Please locate each line of the material below that contains the string "region", with case counting, and copy those lines.

:: Provided material ::
--- start ---

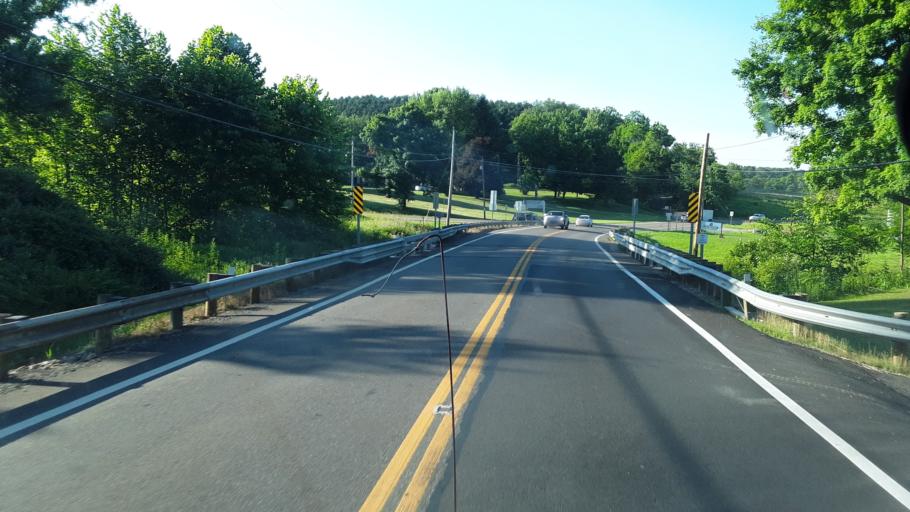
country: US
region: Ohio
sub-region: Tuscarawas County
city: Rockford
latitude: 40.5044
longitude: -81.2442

--- end ---
--- start ---

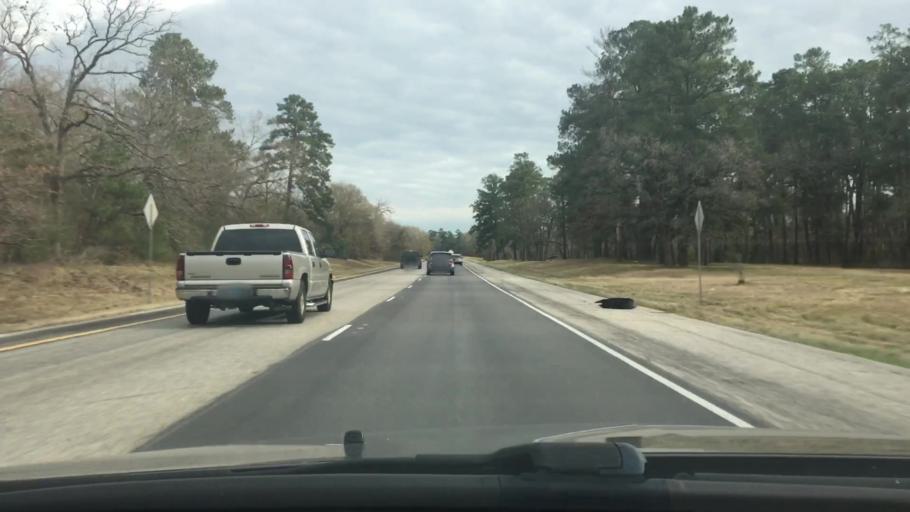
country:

--- end ---
--- start ---

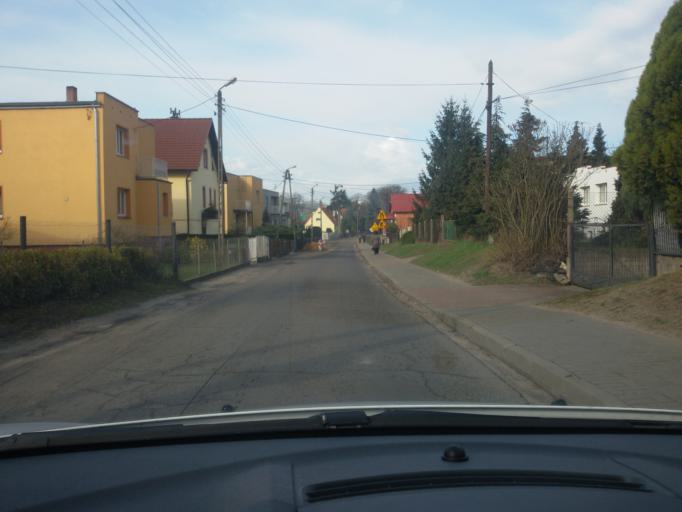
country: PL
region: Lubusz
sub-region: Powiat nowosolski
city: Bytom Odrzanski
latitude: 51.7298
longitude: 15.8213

--- end ---

:: Exercise response ::
region: Ohio
sub-region: Tuscarawas County
region: Lubusz
sub-region: Powiat nowosolski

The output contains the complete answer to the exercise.